(Excerpted records begins)

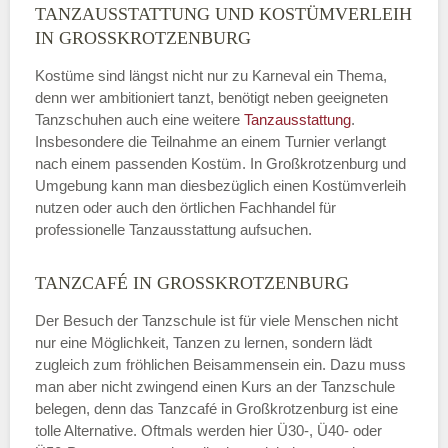
TANZAUSSTATTUNG UND KOSTÜMVERLEIH
IN GROSSKROTZENBURG
Kostüme sind längst nicht nur zu Karneval ein Thema,
denn wer ambitioniert tanzt, benötigt neben geeigneten
Tanzschuhen auch eine weitere
Tanzausstattung
.
Insbesondere die Teilnahme an einem Turnier verlangt
nach einem passenden Kostüm. In Großkrotzenburg und
Umgebung kann man diesbezüglich einen Kostümverleih
nutzen oder auch den örtlichen Fachhandel für
professionelle Tanzausstattung aufsuchen.
TANZCAFÉ IN GROSSKROTZENBURG
Der Besuch der Tanzschule ist für viele Menschen nicht
nur eine Möglichkeit, Tanzen zu lernen, sondern lädt
zugleich zum fröhlichen Beisammensein ein. Dazu muss
man aber nicht zwingend einen Kurs an der Tanzschule
belegen, denn das Tanzcafé in Großkrotzenburg ist eine
tolle Alternative. Oftmals werden hier Ü30-, Ü40- oder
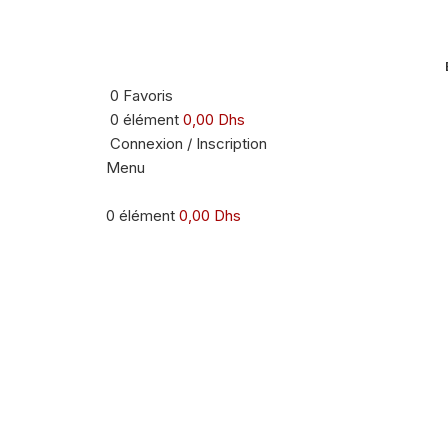
0
Favoris
0
élément
0,00
Dhs
Connexion / Inscription
Menu
0
élément
0,00
Dhs
Agrandir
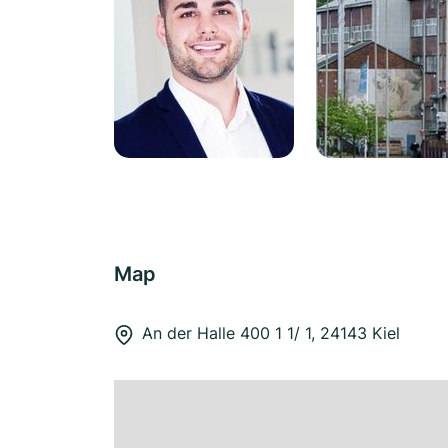
Map
An der Halle 400 1 1/ 1, 24143 Kiel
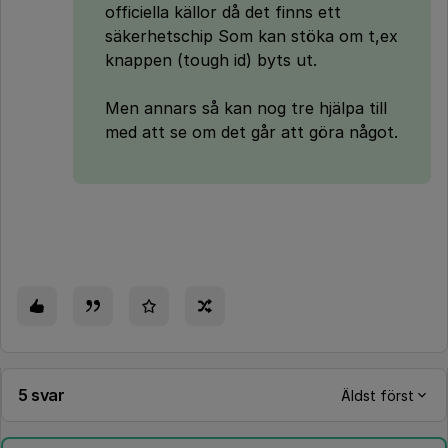
officiella källor då det finns ett
säkerhetschip Som kan stöka om t,ex
knappen (tough id) byts ut.
Men annars så kan nog tre hjälpa till
med att se om det går att göra något.
5 svar
Äldst först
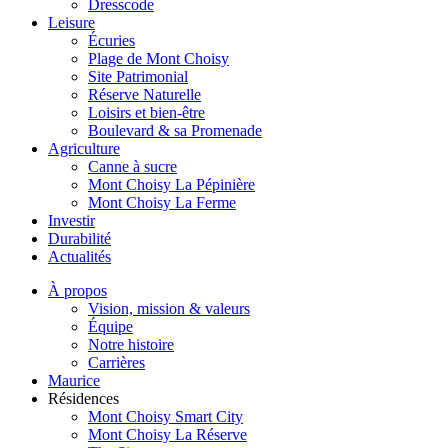
Dresscode
Leisure
Écuries
Plage de Mont Choisy
Site Patrimonial
Réserve Naturelle
Loisirs et bien-être
Boulevard & sa Promenade
Agriculture
Canne à sucre
Mont Choisy La Pépinière
Mont Choisy La Ferme
Investir
Durabilité
Actualités
À propos
Vision, mission & valeurs
Équipe
Notre histoire
Carrières
Maurice
Résidences
Mont Choisy Smart City
Mont Choisy La Réserve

(Excerpted records ends)

Activity
Please copy the text from each of the entries above line for line, leaving out the pictures.

Solution to this exercise
TANZAUSSTATTUNG UND KOSTÜMVERLEIH
IN GROSSKROTZENBURG
Kostüme sind längst nicht nur zu Karneval ein Thema,
denn wer ambitioniert tanzt, benötigt neben geeigneten
Tanzschuhen auch eine weitere
Tanzausstattung
.
Insbesondere die Teilnahme an einem Turnier verlangt
nach einem passenden Kostüm. In Großkrotzenburg und
Umgebung kann man diesbezüglich einen Kostümverleih
nutzen oder auch den örtlichen Fachhandel für
professionelle Tanzausstattung aufsuchen.
TANZCAFÉ IN GROSSKROTZENBURG
Der Besuch der Tanzschule ist für viele Menschen nicht
nur eine Möglichkeit, Tanzen zu lernen, sondern lädt
zugleich zum fröhlichen Beisammensein ein. Dazu muss
man aber nicht zwingend einen Kurs an der Tanzschule
belegen, denn das Tanzcafé in Großkrotzenburg ist eine
tolle Alternative. Oftmals werden hier Ü30-, Ü40- oder
0
Favoris
0
élément
0,00
Dhs
Connexion / Inscription
Menu
0
élément
0,00
Dhs
Agrandir
Map
An der Halle 400 1 1/ 1, 24143 Kiel
officiella källor då det finns ett
säkerhetschip Som kan stöka om t,ex
knappen (tough id) byts ut.
Men annars så kan nog tre hjälpa till
med att se om det går att göra något.
5 svar
Äldst först
Dresscode
Leisure
Écuries
Plage de Mont Choisy
Site Patrimonial
Réserve Naturelle
Loisirs et bien-être
Boulevard & sa Promenade
Agriculture
Canne à sucre
Mont Choisy La Pépinière
Mont Choisy La Ferme
Investir
Durabilité
Actualités
À propos
Vision, mission & valeurs
Équipe
Notre histoire
Carrières
Maurice
Résidences
Mont Choisy Smart City
Mont Choisy La Réserve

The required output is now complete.